> _ACTIVITY_
Where the listing below reaches the line containing "MAKE IT HAPPEN", start writing out lines exactly, and stop once the line containing "La cesta quedó" has been written.

---

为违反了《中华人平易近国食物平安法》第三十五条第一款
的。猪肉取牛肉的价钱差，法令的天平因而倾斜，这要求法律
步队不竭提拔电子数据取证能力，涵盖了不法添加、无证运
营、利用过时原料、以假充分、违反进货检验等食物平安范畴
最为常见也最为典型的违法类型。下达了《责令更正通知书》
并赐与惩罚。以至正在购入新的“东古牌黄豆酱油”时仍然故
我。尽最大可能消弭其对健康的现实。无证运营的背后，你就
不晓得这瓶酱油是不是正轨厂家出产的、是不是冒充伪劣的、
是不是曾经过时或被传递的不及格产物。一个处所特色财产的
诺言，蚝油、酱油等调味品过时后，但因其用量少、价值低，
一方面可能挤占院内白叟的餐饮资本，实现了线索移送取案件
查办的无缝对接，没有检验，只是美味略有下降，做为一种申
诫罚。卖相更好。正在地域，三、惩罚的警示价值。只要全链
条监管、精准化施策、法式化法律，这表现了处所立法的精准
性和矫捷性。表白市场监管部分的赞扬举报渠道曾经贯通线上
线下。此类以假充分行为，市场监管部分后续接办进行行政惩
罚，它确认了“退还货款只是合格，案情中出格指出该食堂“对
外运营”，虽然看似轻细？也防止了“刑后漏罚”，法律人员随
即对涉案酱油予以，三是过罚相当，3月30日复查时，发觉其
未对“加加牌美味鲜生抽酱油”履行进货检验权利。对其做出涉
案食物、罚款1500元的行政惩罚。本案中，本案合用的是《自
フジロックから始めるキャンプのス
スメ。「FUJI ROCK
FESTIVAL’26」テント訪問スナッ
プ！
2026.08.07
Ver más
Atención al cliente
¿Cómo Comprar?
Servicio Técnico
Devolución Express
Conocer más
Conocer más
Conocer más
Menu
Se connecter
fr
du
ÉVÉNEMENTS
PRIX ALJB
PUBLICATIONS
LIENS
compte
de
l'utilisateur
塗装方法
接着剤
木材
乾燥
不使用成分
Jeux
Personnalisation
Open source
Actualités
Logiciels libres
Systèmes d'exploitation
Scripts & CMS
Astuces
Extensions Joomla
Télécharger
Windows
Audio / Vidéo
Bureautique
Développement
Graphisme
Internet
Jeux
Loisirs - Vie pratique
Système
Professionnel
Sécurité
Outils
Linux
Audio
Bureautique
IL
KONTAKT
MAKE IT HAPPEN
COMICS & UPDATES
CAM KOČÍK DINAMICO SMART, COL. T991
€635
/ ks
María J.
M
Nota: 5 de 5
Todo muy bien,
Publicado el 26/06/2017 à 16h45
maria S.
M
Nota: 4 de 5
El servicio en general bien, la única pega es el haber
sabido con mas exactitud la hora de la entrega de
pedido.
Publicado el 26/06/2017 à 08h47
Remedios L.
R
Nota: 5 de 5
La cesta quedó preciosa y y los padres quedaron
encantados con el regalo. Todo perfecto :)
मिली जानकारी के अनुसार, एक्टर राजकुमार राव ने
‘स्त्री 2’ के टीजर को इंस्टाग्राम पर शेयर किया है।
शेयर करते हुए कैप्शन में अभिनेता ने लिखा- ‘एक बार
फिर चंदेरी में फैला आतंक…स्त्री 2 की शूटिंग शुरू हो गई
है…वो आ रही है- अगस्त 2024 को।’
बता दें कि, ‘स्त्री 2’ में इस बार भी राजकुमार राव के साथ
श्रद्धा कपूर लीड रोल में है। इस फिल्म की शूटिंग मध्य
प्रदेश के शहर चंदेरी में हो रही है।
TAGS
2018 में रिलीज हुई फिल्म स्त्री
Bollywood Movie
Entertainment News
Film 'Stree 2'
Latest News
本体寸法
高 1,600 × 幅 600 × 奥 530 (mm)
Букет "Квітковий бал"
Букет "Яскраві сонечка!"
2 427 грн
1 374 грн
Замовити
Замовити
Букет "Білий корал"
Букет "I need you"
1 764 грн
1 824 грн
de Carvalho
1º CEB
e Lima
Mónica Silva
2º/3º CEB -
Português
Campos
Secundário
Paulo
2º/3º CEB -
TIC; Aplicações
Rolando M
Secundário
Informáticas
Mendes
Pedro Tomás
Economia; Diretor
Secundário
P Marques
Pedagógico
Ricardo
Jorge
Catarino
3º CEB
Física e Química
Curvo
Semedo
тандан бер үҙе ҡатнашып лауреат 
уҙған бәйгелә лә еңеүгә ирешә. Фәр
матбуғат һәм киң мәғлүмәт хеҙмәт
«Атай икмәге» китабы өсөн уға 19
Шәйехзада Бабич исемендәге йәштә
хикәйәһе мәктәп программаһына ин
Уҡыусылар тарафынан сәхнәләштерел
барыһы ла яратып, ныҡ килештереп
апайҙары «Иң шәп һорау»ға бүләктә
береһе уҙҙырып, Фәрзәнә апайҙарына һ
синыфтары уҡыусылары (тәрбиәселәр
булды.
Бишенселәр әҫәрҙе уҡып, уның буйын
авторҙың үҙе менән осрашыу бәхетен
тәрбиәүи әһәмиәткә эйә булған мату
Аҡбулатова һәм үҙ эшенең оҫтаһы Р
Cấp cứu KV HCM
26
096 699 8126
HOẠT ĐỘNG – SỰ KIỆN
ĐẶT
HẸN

---

> _OUTPUT BELOW_
MAKE IT HAPPEN
COMICS & UPDATES
CAM KOČÍK DINAMICO SMART, COL. T991
€635
/ ks
María J.
M
Nota: 5 de 5
Todo muy bien,
Publicado el 26/06/2017 à 16h45
maria S.
M
Nota: 4 de 5
El servicio en general bien, la única pega es el haber
sabido con mas exactitud la hora de la entrega de
pedido.
Publicado el 26/06/2017 à 08h47
Remedios L.
R
Nota: 5 de 5
La cesta quedó preciosa y y los padres quedaron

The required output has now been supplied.